_Task requirements_:
Repeat everything in the listing below. Keep each line exact.

┌─ Information provided

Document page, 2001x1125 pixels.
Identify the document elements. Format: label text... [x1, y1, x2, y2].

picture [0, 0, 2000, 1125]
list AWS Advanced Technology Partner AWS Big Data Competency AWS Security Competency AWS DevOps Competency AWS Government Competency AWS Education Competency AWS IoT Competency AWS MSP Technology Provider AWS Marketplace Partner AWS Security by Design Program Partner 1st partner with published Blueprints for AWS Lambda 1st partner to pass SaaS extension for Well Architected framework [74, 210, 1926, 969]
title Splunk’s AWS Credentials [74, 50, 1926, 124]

└─

_Answer for the task_:
Document page, 2001x1125 pixels.
Identify the document elements. Format: label text... [x1, y1, x2, y2].

picture [0, 0, 2000, 1125]
list AWS Advanced Technology Partner AWS Big Data Competency AWS Security Competency AWS DevOps Competency AWS Government Competency AWS Education Competency AWS IoT Competency AWS MSP Technology Provider AWS Marketplace Partner AWS Security by Design Program Partner 1st partner with published Blueprints for AWS Lambda 1st partner to pass SaaS extension for Well Architected framework [74, 210, 1926, 969]
title Splunk’s AWS Credentials [74, 50, 1926, 124]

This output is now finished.